Data Science Group Talk -- Neural Nets Demystified
Portia Burton asked me to speak about Neural Nets at the next Data Science Group meetup. So here’s the abstract…
Neural Nets Demystified
I’ve used neural nets to solve 4 problems recently and I’ll share lessons learned from each of them and try to reveal them for what they are… a blunt, broad tool for any problem that just won’t yield to more targeted data analysis tools.
I’ve used neural nets to…
- predict building energy consumption (e.g. to turn on Tesla battery packs at the right time)
- predict the weather in Portland, so your thermostat can tell when to pack an umbrella
- sentence segmentation (Kyle Gorman’s DetectorMorse)
- predict product classifications like electronics vs clothing based on feature counts… looks like bags-of-words to me
And neural nets have been applied recently in fields where they’ve not been considered before
- George Dahl surpassed existing speech recognition technology by inserting a deep net into the Microsoft Bing speech-processing pipeline to replace Gaussian Mixture Models
- Google’s $400M purchase of Deep Mind whose main demonstration was an video game playing neural net
So I’ll discuss all these examples and explain the similarities between the neural network structures (topologies) that solved these problems and comparable models used in the past for these problems (linear regressions and naive Bayes classifiers). In the end, the “forward” model is usually a bunch of weighted terms summed together and then transformed with some nonlinear function before being passed along as new features to another layer of transformation and summing. And it has been proven that a 3-layer neural net with a nonlinear activation function is capable of modeling any nonlinear function, given enough nodes or neurons. The only question is whether you can wait around for it to find its way out of all the local minima that exist in such a nonlinear manifold (multi-dimensional surface).

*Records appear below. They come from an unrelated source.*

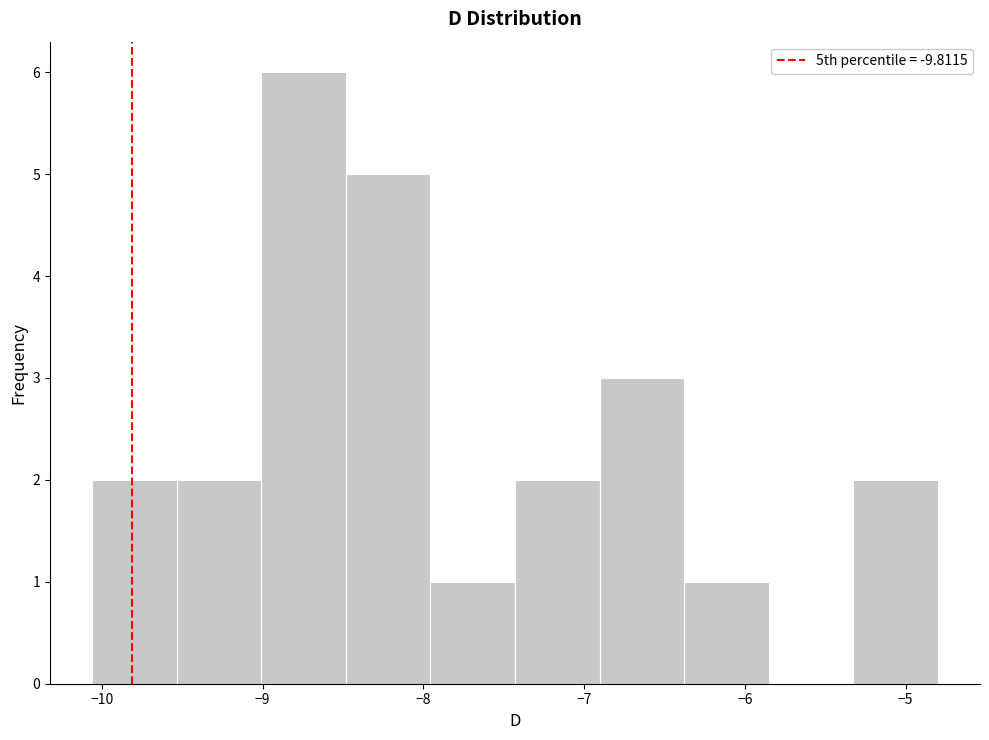

What is the height of the bar covering -8.0 to -7.4 on the x-axis? Neither the bar edges nor the heights are printed on the chart, so give them approximately, as read against the axes.

1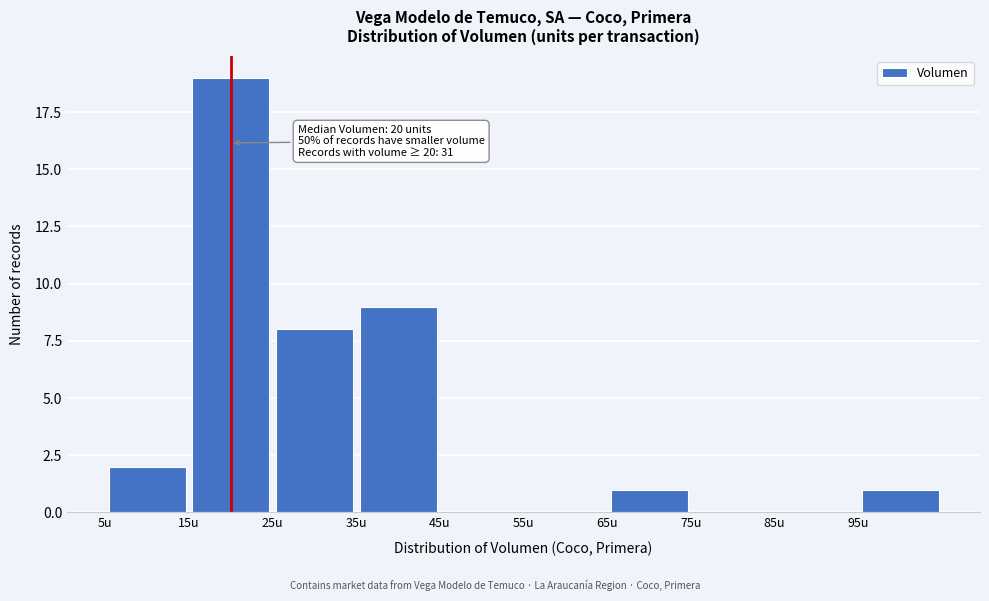

Over which range of the x-axis is the bar tallest?

15 to 25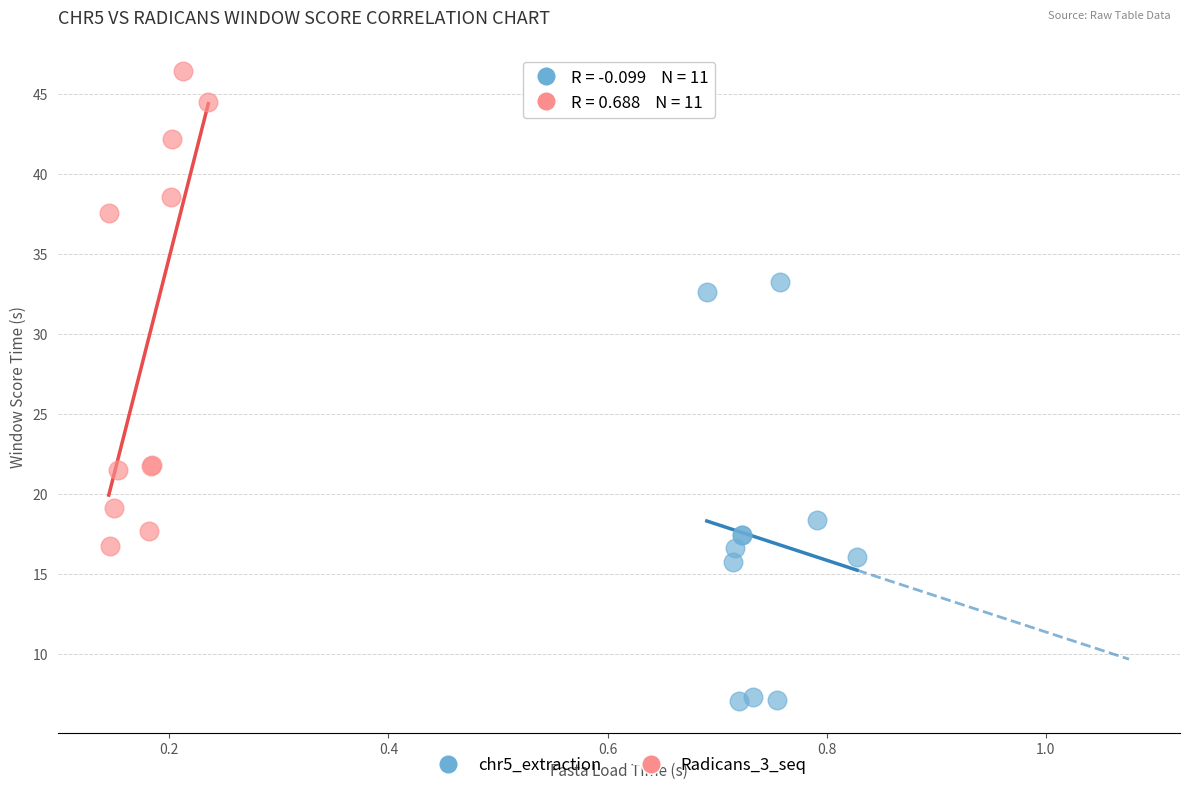

Which series reaches the minimum Y coordinate?

chr5_extraction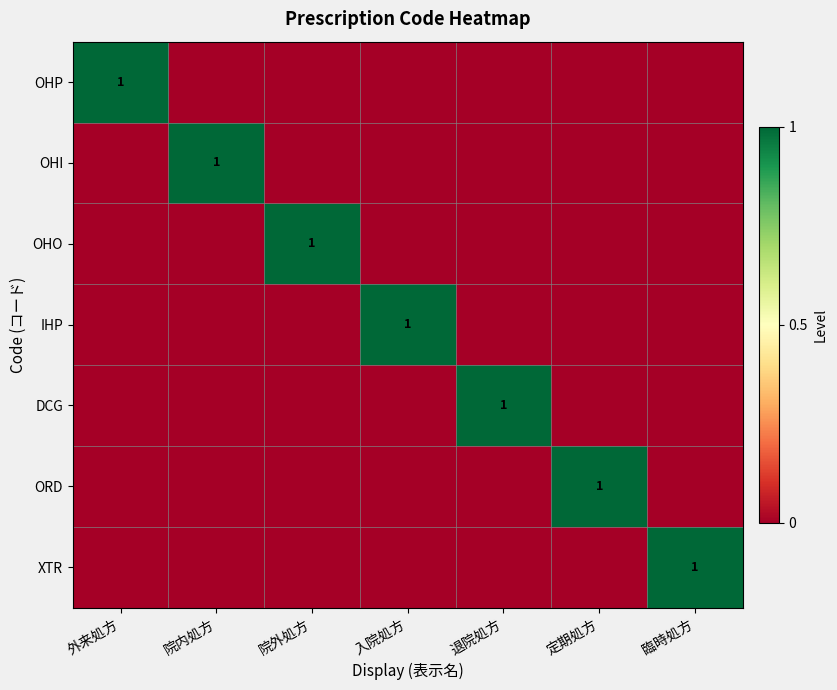

Which series has the largest range (max minus min)?

OHP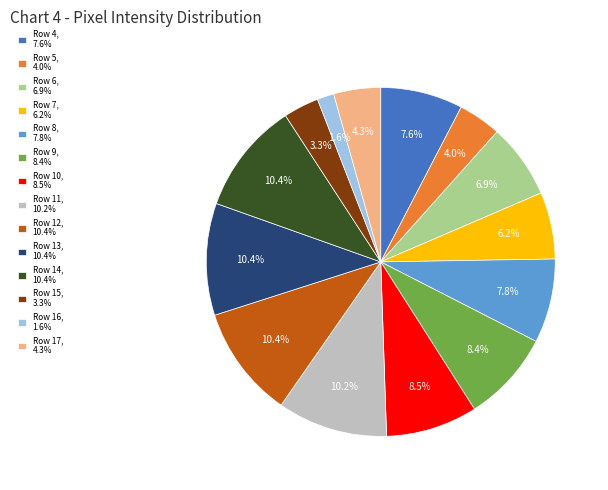

Does any single category account for the majority?

No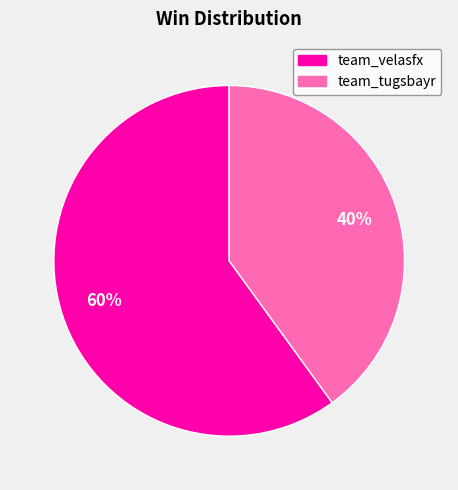

Which category has the smallest portion of the pie?

team_tugsbayr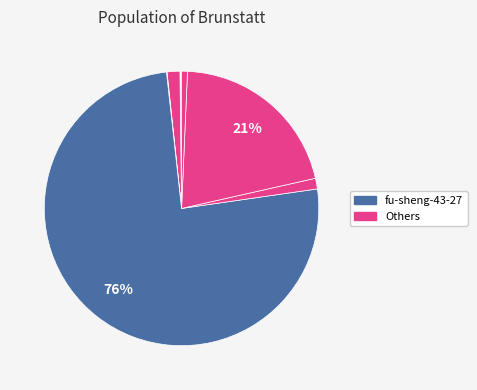

To the nearest percent, what is the difference between the largest and smallest slice percentages?

75%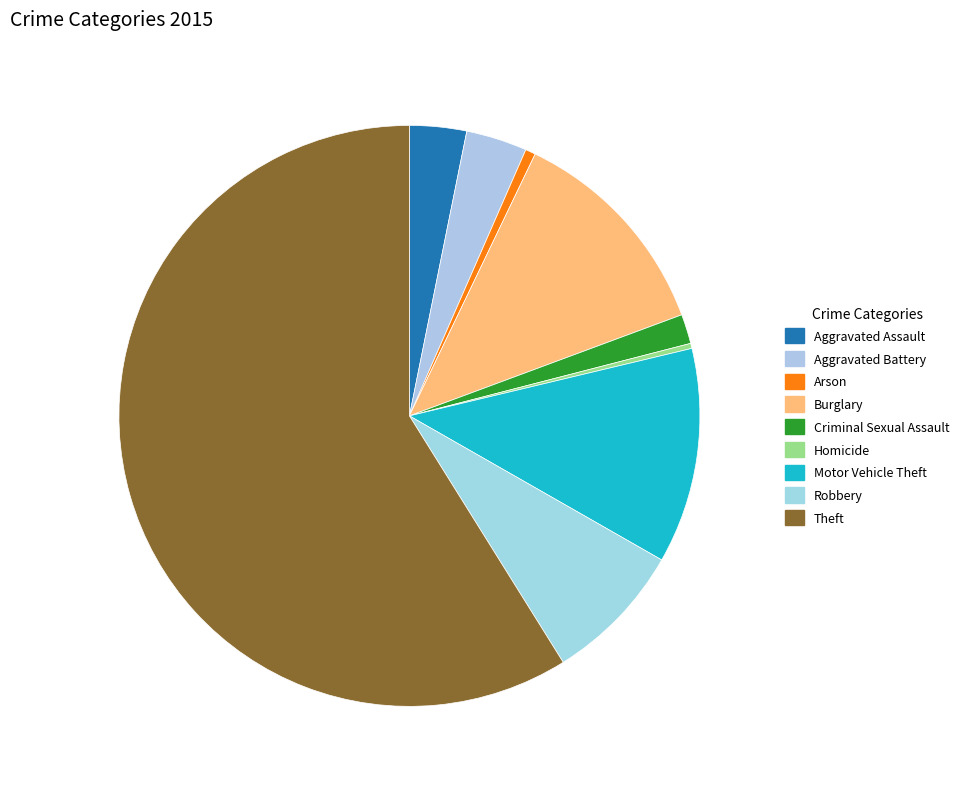

Is it true that Arson is 8% of the pie?

False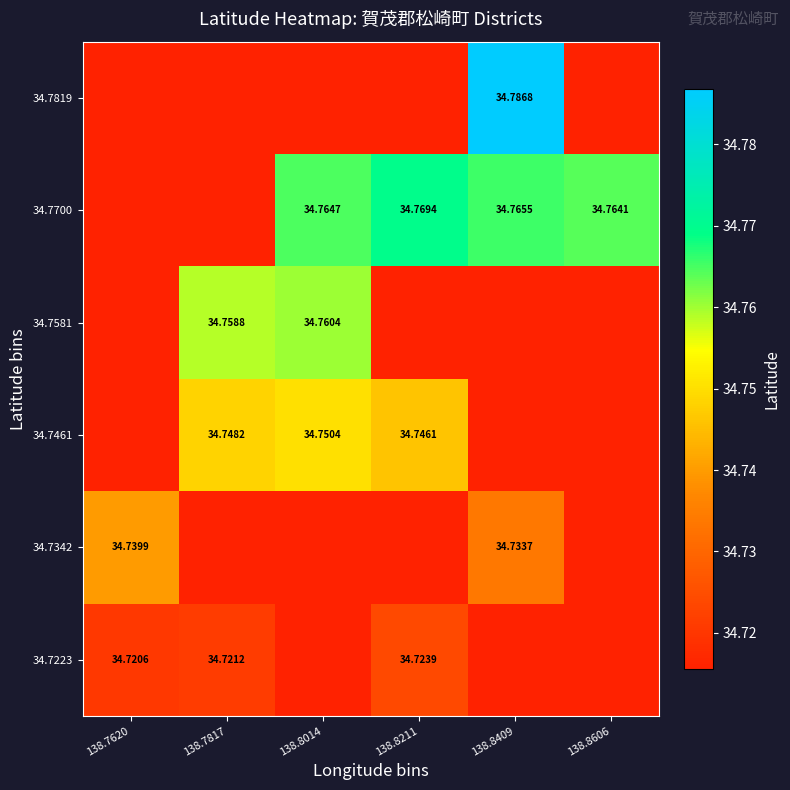

Is the value of 34.7581 at 138.8014 greater than the value of 34.7700 at 138.8014?

No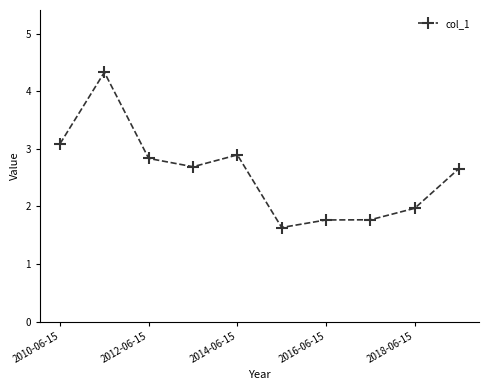

What is the greatest value displayed?

4.3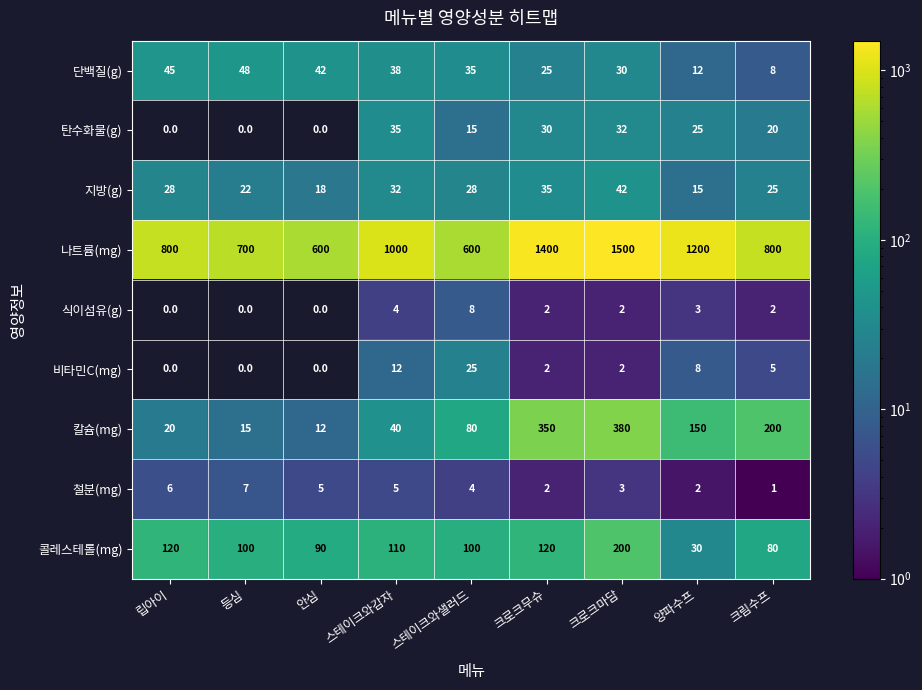

What is the maximum value shown in the chart?

1500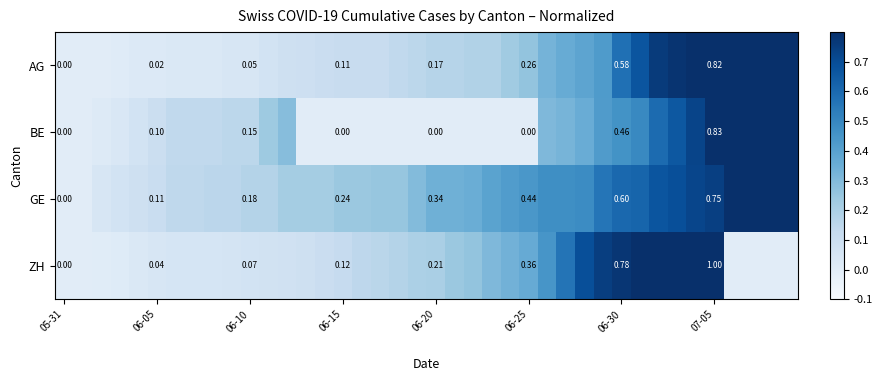

At how many categories does at least one series exceed 0?

38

I’ll show some color maps of the neuron connection weights as they evolve during back propagation for a simple problem where they values make intuitive sense (sentence segmentation). And then I’ll show what the more inscrutable weight matrices look like for a complicated problem like weather prediction. Finally I share some techniques for structuring and pruning neural nets to match the structure of the problem to improve their solution accuracy and training speed.